▶ **Seitenauszug**:
● ● ●

Ich entdecke sowohl bei mir selbst als auch in Gesprächen mit anderen Eltern immer wieder dieses „Weltbild“. Auch in Bezug auf die eigenen Kinder. Nämlich die Sicht, dass die „entspannte“ Zeit, die Zeit und der Raum „für MICH“ erst DANN anfängt, WENN die Kinder nicht da sind, für sich spielen oder schlafen. Dann ist Vergnügen. Und wenn das „Dann“ Vergnügen ist: Was sind dann die Kinder?
Mein Erlebnis an diesem Abend führt mir meine Prägung ganz klar vor Augen. Ich wollte das Zu-Bett-bringen der Kinder schnell „erledigen“ (ich benutze den Begriff „erledigen“ hier ganz bewusst, denn genau das war meine innere Haltung), um DANN einer erfüllenden, erholenden Tätigkeit nachzugehen.
Und jetzt mal Hand aufs Herz, liebe Eltern: Wir kennen das doch alle. Immer wieder empfinden wir Tätigkeiten mit unseren Kindern als nervig, lästig oder anstrengend:
Das fünfte Mal das Wasser des ausgeleerten Bechers am Tisch aufwischen. Die wunderbaren, aber schier unendlichen Fragen unserer Kinder beantworten. Das erneute Wickeln, obwohl man gerade eine frische Windel gemacht hatte und nun dringend irgendwo hin will. Und ups: Da klebt ja auch noch Kacka an meiner Bluse… Und das insbesondere in den Momenten, in denen wir im Kopf eine lange Liste an Dingen haben, die heute unbedingt noch erledigt werden müssen.
Und zwischen all diesen vollen Windeln, klirrenden Tellern, schreienden Kindern, klebrigen Fliesen usw. drängt sich in uns die Erkenntnis auf: Ja, Kinder sind toll, und klar: Wir lieben sie. Aber Kinder sind auch und vor allem eins: Arbeit!
Die kulturelle Brille
Ganz klar: Es ist nicht immer einfach mit Kindern. Und ja, das Leben mit Kindern kann auch anstrengend sein – nicht zuletzt durch unsere heutige Gesellschaftsstruktur. Aber wenn wir genauer hinschauen, entdecken wir: Es sind eigentlich nicht die Kinder. Es ist unsere kulturelle Brille. Unsere Bewusstseinsprägung. Unsere duale Weltsicht, die der Situation den gedanklichen Stempel „anstrengend“ verpasst. Und durch eben diese Bewertung die Anstrengung erst so stark für uns erlebbar werden lässt.

● ● ●

▶ **Datenzeilen**:
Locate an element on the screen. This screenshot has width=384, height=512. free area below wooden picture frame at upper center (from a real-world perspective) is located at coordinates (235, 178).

● ● ●

Nimm den Text über Eltern und ihre kulturelle Brille nach seinem letzten Satz wieder auf und schreibe ihn weiter.

▶ **Schriftliche Antwort**:
Das wurde mir besonders deutlich als wir vor ein paar Wochen Freunde besucht haben und dort genau dieses Thema zur Sprache kam. Der Mann ist Iraner und kennt diese oben beschriebenen Gedanken von uns Deutschen gar nicht.
Er kann in seiner kulturellen Sicht auf das Thema Kinder und Familie nicht nachvollziehen, wie Kinder „anstrengend“ sein können. Die Perspektive, Zeit und Raum „für sich“ zu brauchen, um „ohne die Kinder“ dem „Vergnügen“ nachgehen können, ist ihm fremd. Und erst Recht, Kinder als „Arbeit“ zu empfinden.
Seine familiäre und soziokulturelle Prägung bringt in ihm eine andere Beurteilung hervor. Und damit ein anderes Erleben: Für ihn ist es das größte Glück, Kinder und Familie zu haben. Daher „verpasst“ er nichts, weil er nicht mehr abends um die Häuser ziehen kann, morgens von Kinderlärm geweckt wird oder zum x-ten Mal die Windel wechseln muss.
Glück gibts nur hier und jetzt
Er ist versöhnt damit. Mehr noch: glücklich damit. Für ihn ist einfach klar: Jetzt ist man eine Familie und DARIN habe ich nun meinen Platz und Raum. Und egal, wie anstrengend es vielleicht mit den Kindern sein mag: Das ist jetzt mein Leben, und das gehört einfach dazu und darf sein.
Diese Art des Denkens hat mich in unserem Gespräch sehr berührt. Und ich finde es sehr erstrebenswert, das Leben mit Kindern so zu nehmen. Ich wünsche mir, innerlich immer weniger zu trennen zwischen „lästigen“ Tätigkeiten und „angenehmen“. Ich möchte das Leben so nehmen, wie es kommt. Im Jetzt und Hier sein. Nicht etwas schnell abhaken, und DANN…
Sondern Erfüllung haben in allem, was ich tue. Und sei es, dass ich zum fünften Mal beim Mittagessen den Tisch und Boden wegen eines umgekippten Bechers abwische oder aber den Abend damit zubringe, in dem Frust meines Sohnes ganz für ihn da zu sein.
Ich glaube, solange wir noch zwischen Arbeit und Vergnügen trennen, werden wir es sehr schwer haben, ganz im Hier und Jetzt zu sein. Und das ist tragisch. Denn nur im Hier und Jetzt ist Befriedigung und Glück zu finden. Denn gestern ist vorbei. Und Morgen nicht real.
Ein Schlüsselerlebnis
Zum Abschluss noch eine kleine Geschichte von uns, die genau von dem Glück im Jetzt spricht: Ich war mit meinen Kindern zu Hause und hatte für den Nachmittag eine dieser besagten langen Listen im Kopf – mit all den Dingen, die noch abzuhaken waren.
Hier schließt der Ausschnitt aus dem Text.